Poortvliet's nostalgic look at Dutch farm heritage
IN MY GRANDFATHER'S HOUSE Written and illustrated by Rien Poortvliet
New York: Harry N. Abrams, 240 pp. $39.95
RIEN POORTVLIET, the Dutch painter, is also an admirable writer. When these two skills converge in one person, they enlarge each other. His previous books, ``Gnomes,'' ``The Farm Book,'' ``The Living Forest,'' and others, are rich combinations of his talents.
Poortvliet's latest offering for the coffee table (it's 117/8 by 10 inches) is an extensive and unashamedly nostalgic look at his own roots, his family, and Dutch farm life. It's about the daily times of a pastoral people, about farm animals and market towns, beautiful old houses and changing seasons.

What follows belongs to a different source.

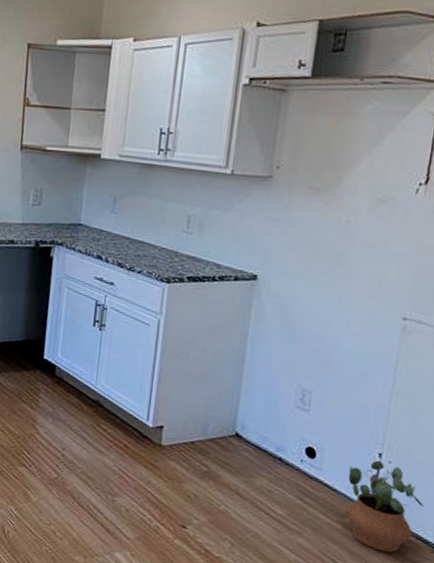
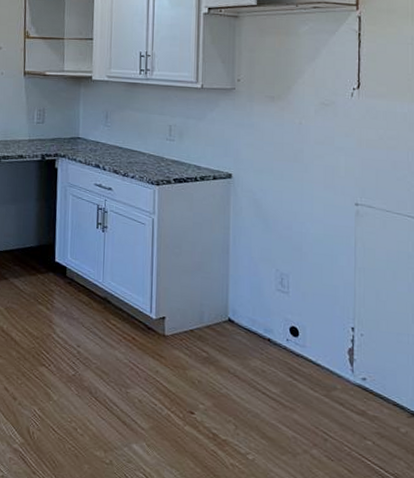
potted plant: present [344,461,424,553] -> none [328,335,395,421]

Probably no one else painting today has the capacity to transfer to the page the mood of weather and landscape that Poortvliet has. The tabletop flatness of the land, barely above sea level (and some below), might lack the drama other painters would require.
But for Poortvliet it's a stage for the wonderful lowland architecture, the isolated copses of trees, the solitary farmer and wagon trudging back from town, and the enormous sky - essentially an ocean sky, filled with the desultory fog and drizzle hanging over the villages, themselves glowing with friendly warmth.
He is the 11th-generation Poortvliet in this lowland country, tracing his ancestors back to when land was reclaimed from the sea, in love with this place and its people. This shows in his attention to detail. The essential mechanisms of farm life and animal husbandry, of family economy and village government, are all explored and documented as they change through the centuries. His interest in home life is pervasive, down to the furniture, fireplaces, lamps, and eating utensils.
By the end of the book you feel you know the life of the land and its history, and that's some accomplishment, since the Netherlands is a rather private and unspectacular place.
Poortvliet's grandfathers are numbered, going back to the earliest one for whom records could be found - grandfather No. 9, a dike builder in the 1600s. They are all naturally addressed as ``Opa.'' Opa No. 8, a day laborer, was born in 1607, about the same time as Rembrandt van Rijn. The others are Dutch working stock down to Poortvliet's immediate grandfather, who left the country to become a plasterer who, in his spare time, painted pictures.
Rien Poortvliet has become Holland's most famous contemporary painter, and maybe one of its most evocative. In some paintings he renders things a little too photographically to please all the critics. There's a Rockwellian warmth and cutesiness that will cause some viewers dismay.
But his narrative is clear and authoritative - marking Poortvliet as a special talent. To my mind he is closer to Eric Sloane, the American country landscape artist who was popular a generation ago, than to anyone who has come along in a while.